▸ SUPPLIED PASSAGE
A plurality of flow guide walls are disposed in the basin, substantially parallel to each other in the main flow direction, that is, the straight path between the inlet region and the outlet region. Due to the aligned, parallel arrangement, flow channels having a substantially constant width are formed between adjoining flow guide walls. The flow channels, and therefore the waste water flows, run in a meandering fashion with alternating directional changes, resulting in the formation of flow regions which correspond to the conditions of a cut bank and a point bar. In the region of the point bar, the flow rate is considerably reduced, resulting in particularly effective sedimentation.

The distances of the individual waves or meanders from each other, and the length of the wave, can be established in different ways. The distances can be, for example, constant both in the horizontal direction and in the vertical direction. However, the distances can also be varied with respect to one or both of these directions. For example, the length of the wave in the main flow direction, that is, the horizontal direction, can increase, or alternatively, it can decrease. Likewise, the length of the wave can increase in a downward direction (i.e., toward the basin bottom). The amplitudes of the waves or meanders, that is, the distances of the crests from an imaginary center line of the flow guide walls, can be dimensioned as appropriate.

A particularly preferred design for elongate basins are trapezoidal basins, wherein the width of the basin continuously increases in the main flow direction. The inlet region is located at the narrow end, while the outlet region is disposed at the opposite wide end. This basin shape further slows the flow rate of the waste water in the main flow direction, since the flow cross-section continuously increases. The reduction in the throughput rate as a result of widening the flow paths favors sedimentation because finer grains of sand having a lower sedimentation rate also have the opportunity to settle.

The trapezoidal design of the basin also provides for compensation of the influence of the bottom that ascends in the longitudinal direction of the basin. This design variant is also conducive to the sedimentation of finer grains of sand, since the vertical distance over which the settling sand grains must travel before they reach the bottom of the basin is progressively reduced.

▸ DATASET EXCERPTS
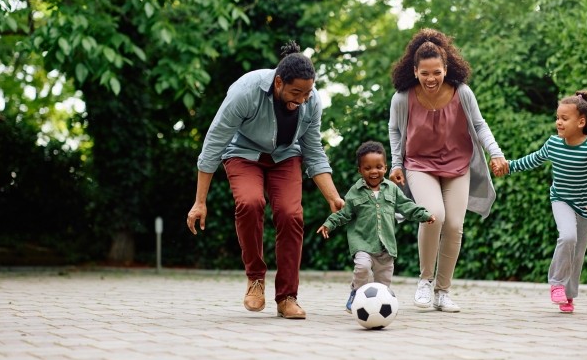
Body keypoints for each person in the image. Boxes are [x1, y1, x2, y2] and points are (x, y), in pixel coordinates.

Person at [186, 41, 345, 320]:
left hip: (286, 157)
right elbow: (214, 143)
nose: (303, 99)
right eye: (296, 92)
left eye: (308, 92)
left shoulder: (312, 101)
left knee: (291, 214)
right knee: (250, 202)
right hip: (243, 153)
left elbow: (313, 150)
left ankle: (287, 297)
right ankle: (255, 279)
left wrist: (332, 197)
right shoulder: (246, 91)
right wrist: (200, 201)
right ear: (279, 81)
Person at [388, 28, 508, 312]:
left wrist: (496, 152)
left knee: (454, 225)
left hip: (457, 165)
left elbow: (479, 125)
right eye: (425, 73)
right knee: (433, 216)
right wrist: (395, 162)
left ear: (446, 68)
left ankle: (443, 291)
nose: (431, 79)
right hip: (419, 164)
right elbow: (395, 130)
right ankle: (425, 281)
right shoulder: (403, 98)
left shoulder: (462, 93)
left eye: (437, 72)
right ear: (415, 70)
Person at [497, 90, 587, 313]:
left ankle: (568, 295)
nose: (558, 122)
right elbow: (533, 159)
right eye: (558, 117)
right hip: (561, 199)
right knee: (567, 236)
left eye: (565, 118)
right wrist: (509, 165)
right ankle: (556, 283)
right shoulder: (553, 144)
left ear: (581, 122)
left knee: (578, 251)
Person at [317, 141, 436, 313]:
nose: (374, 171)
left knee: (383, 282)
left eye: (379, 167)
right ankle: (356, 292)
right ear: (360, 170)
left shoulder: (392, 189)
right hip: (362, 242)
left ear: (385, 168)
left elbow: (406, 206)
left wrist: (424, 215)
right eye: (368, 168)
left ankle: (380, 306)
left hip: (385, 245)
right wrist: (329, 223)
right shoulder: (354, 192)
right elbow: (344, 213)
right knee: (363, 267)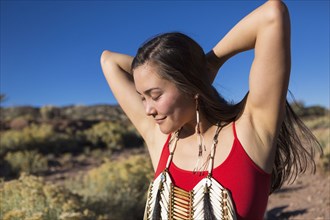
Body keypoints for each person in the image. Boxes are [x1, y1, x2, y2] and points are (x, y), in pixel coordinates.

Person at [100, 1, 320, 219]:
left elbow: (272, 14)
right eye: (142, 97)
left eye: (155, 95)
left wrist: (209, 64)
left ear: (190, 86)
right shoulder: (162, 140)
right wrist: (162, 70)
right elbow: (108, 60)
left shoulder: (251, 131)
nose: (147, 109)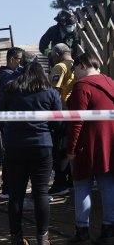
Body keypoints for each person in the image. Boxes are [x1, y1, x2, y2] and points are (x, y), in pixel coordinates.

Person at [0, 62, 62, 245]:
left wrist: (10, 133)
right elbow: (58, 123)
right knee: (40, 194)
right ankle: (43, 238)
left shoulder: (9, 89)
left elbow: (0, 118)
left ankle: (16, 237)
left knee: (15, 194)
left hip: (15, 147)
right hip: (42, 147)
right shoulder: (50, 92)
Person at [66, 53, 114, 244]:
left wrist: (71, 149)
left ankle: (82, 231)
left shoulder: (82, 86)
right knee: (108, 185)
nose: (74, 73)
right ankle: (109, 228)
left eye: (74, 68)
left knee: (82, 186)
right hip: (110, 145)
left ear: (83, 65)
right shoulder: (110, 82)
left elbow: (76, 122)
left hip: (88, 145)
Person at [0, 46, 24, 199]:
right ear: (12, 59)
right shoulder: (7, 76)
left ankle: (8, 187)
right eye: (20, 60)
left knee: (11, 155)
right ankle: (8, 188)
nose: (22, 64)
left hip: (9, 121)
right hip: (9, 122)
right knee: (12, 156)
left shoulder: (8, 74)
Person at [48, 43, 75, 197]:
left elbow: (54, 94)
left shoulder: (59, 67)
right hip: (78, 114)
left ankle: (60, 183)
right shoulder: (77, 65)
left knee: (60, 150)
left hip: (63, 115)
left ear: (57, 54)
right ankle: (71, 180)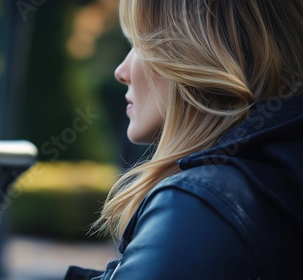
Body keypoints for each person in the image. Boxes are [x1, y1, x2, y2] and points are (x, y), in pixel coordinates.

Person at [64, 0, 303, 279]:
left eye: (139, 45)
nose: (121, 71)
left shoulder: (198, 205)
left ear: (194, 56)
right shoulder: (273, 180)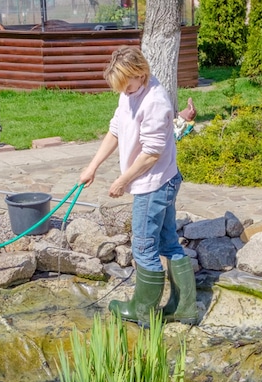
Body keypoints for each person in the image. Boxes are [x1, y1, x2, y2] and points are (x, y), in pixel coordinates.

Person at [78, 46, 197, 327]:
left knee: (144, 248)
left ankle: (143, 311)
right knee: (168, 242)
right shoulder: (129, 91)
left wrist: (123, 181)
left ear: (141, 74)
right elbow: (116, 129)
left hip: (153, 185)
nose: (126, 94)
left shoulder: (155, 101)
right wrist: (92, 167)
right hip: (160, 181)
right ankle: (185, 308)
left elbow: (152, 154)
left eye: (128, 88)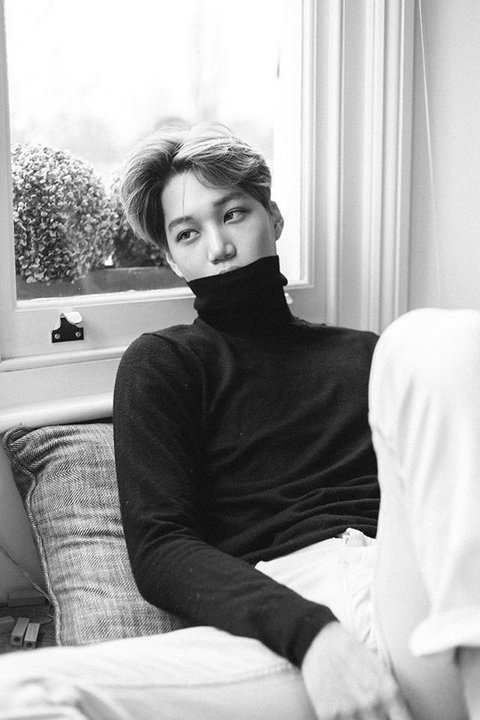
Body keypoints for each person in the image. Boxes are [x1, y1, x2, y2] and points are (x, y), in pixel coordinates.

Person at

--

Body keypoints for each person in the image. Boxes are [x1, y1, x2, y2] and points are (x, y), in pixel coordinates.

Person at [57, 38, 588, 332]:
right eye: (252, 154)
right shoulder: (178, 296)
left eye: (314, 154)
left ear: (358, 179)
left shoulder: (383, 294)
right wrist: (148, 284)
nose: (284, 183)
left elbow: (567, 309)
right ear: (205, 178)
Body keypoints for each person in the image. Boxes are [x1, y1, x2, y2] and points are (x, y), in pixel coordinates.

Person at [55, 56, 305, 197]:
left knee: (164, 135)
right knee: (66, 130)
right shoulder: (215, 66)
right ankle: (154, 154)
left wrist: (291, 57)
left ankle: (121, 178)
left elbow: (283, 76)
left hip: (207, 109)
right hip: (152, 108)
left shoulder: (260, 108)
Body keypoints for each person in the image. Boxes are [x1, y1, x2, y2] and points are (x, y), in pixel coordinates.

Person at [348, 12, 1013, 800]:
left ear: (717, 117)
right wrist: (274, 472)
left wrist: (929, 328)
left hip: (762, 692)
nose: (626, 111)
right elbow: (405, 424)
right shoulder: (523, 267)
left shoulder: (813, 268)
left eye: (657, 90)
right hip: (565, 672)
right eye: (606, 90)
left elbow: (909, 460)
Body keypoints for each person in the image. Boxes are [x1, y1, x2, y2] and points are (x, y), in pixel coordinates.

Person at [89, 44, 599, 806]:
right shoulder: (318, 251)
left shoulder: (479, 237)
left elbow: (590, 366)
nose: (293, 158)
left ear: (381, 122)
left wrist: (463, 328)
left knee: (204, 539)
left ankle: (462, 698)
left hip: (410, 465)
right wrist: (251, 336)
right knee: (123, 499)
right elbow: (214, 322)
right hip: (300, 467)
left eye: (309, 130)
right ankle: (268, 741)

▸ EXERCISE TASKS
1. In the passage on the sedimentation basin, where is the outlet region of a trapezoidal basin located?
2. Pick up the passage on the sedimentation basin after its final sentence and carry it forward.

▸ OUTPUTS IN ORDER
1. At the wide end, opposite the narrow inlet end.

2.
In one embodiment, the sedimentation basin is a circular basin having an inlet region preferably located in the central region of the basin, where the sludge or sand collecting chamber, which is typically funnel-shaped, is also disposed. The outlet region is provided at the edge of the basin, for example, in the form of an overflow outlet having a duct for the waste water, from which waste water sediments have been separated, and resulting in a partially purified waste water. In this embodiment, the flow guide walls substantially originate in the inlet region and extend in the radial direction to the edge of the basin. In the case of larger basins, additional, shorter flow guide walls in the outer region can be provided, in order to compensate for the divergence of the adjoining radially extending flow guide walls, in order to maintain a constant channel width. The additional flow guide walls do not have to be oriented exactly in the radial direction. Also, it is possible to use additional flow guide walls having different lengths.

The flow guide walls according to the invention preferably extend over the entire length of the sedimentation basin, with the exception of the inlet region, which should be freely accessible from above for removing the collected sediment from the sludge collection chamber. The flow guide walls preferably extend at least from the upper edge of the basin to approximately the bottom thereof, following the contour of the bottom, and spaced at a constant distance from the bottom. According to the invention, the free space is used for the installation of purification apparatuses, such as rake blades, slides or scrapers, which can be used to feed the sediment deposited on the bottom to a sludge or sand collection chamber. The sludge or sand collection chamber typically represents the lowest region of the basin. It can be provided with a discharge line which opens into an orifice at the bottom of the basin. The discharge line is used for sand/sludge removal, such as, for example, by a spiral conveyor. In the case of circular basins, the rake blades are preferably disposed offset with respect to the radial direction and rotationally driven. In the case of rectangular elongate basins, rake blades which can be displaced in the longitudinal direction of the basin are preferred.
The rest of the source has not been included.